Atipik et sidérants théâtres imaginaires au Festival d’Ambronay
Après avoir suscité des rencontres insolites entre Musiques du monde, Hip-hop, Jazz et Baroque, le Festival d’Ambronay invite aujourd’hui à découvrir un univers électro-baroque avec la Compagnie Rassegna. Sous la direction artistique du guitariste Bruno Allary, le public est emporté dans une aventure inouïe sous forme d’un opéra imaginaire « Qui-vive ! » en trois actes : "Théâtre de l’amour", "Théâtre de la folie" et "Théâtre de la mort". Sont ainsi réinterprétées une douzaine d’œuvres de compositeurs du XVIIe siècle, réunis dans ces trois thèmes récurrents en cette période. En prologue, interludes et épilogue, des compositions et improvisations contemporaines font office de respirations.
À l’écoute de ces rythmes et sonorités électroniques, des échantillons morcelés produits sur un pad et des scratchs aux platines, les festivaliers d’Ambronay sont sans doute entraînés dans une aventure inhabituelle, dans un univers qui leur est tout de même assez éloigné (déjà qu'écouter une telle musique en étant confortablement et sagement assis est en soi un décalage). Pourtant, plusieurs spectateurs semblent se retenir de danser, à l’image des musiciens qui se laissent aller sous la lumière du stroboscope dans l’interlude Epic First signé L.Atipik, la « platineuse artistique ». Outre l’électronique, les guitares basse ou folk ajoutent à certaines œuvres un côté très rock. C’est ainsi que se manifeste un point commun particulièrement important, autant dans ces musiques dites "actuelles" que dans la musique baroque : la circularité, la grille redondante d’accords qui est le propre même de l’ostinato et de la basse obstinée.

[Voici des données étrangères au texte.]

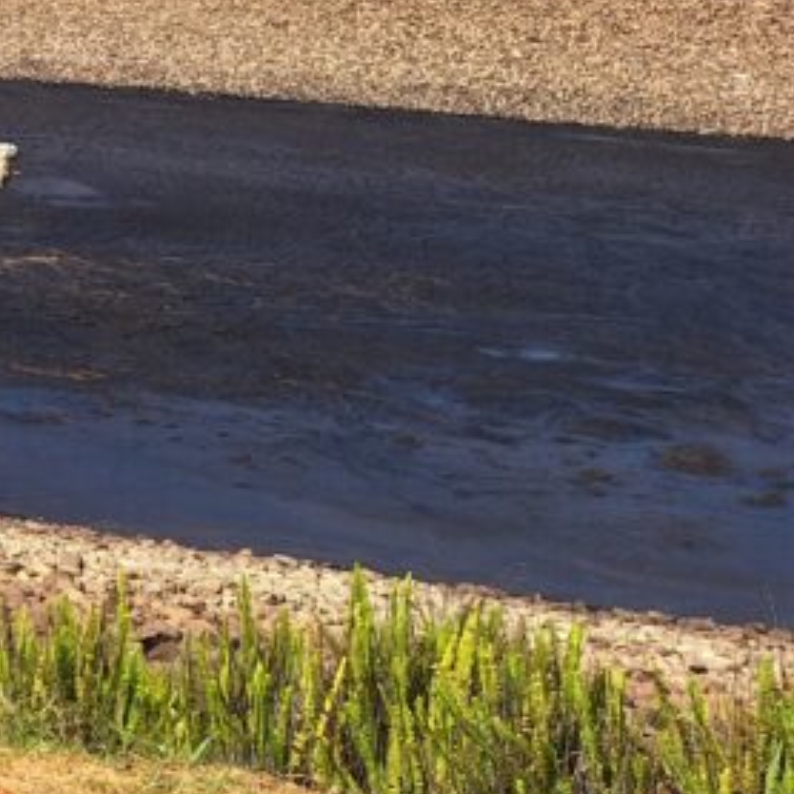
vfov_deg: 22.2
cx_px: -480
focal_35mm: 75
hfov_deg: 19.4
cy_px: 11
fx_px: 1946
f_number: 1.8
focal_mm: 5.54
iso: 40
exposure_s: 1/2793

Si les accompagnements sont bien différents des habitudes, les mélodies sont le plus souvent assez fidèles aux versions originales des morceaux, avant d’être rapidement transformées, notamment par l’improvisation. La polyvalence des musiciens est également une grande force de ce spectacle mis en espace par Jean-Michel Vives, en collaboration avec le créateur lumière Drichos, l'ingénieur du son Romain Pérez et le chorégraphe Nacim Battou. La jeune Clémence Niclas se montre aussi agile aux flûtes -dont une intrigante flûte à bec contrebasse Paetzold- qu’à la voix de mezzo-soprano, empreinte d’une certaine fraîcheur. Elle fait notamment entendre un actif et rythmé Zefiro torna d’après Claudio Monteverdi mais c’est surtout dans son interprétation de la lamentation de Didon, d’après Didon et Énée de Purcell, qu'elle déploie une voix à la touchante lumière. Sa tendresse s'exprime ensuite dans Che si può fare d’après Barbara Strozzi, et son charme dans Le sort me fait souffrir d’après Etienne Moulinié. La chanteuse mezzo et percussionniste Carina Salvado est davantage portée sur les chants aux aspects plus traditionnels, comme Augellin d’après Stefano Landi, faisant néanmoins preuve de beaux phrasés grâce à une technique de souffle maîtrisée. Nolwenn Le Guern se montre aussi à l’aise à la guitare basse qu’à la viole de gambe, faisant entendre de belles improvisations, notamment dans d’intenses aigus sur l’air de Barbara Strozzi. Bruno Allary fait également entendre brièvement sa voix, qui possède un léger grain toujours apprécié dans la variété et le rock, avec Se l’aura spira d’après Girolamo Frescobaldi.
Le public se montre visiblement convaincu par cette proposition en dehors des sentiers battus, qui a le grand mérite de proposer sans provoquer, une passerelle inouïe entre les musiques.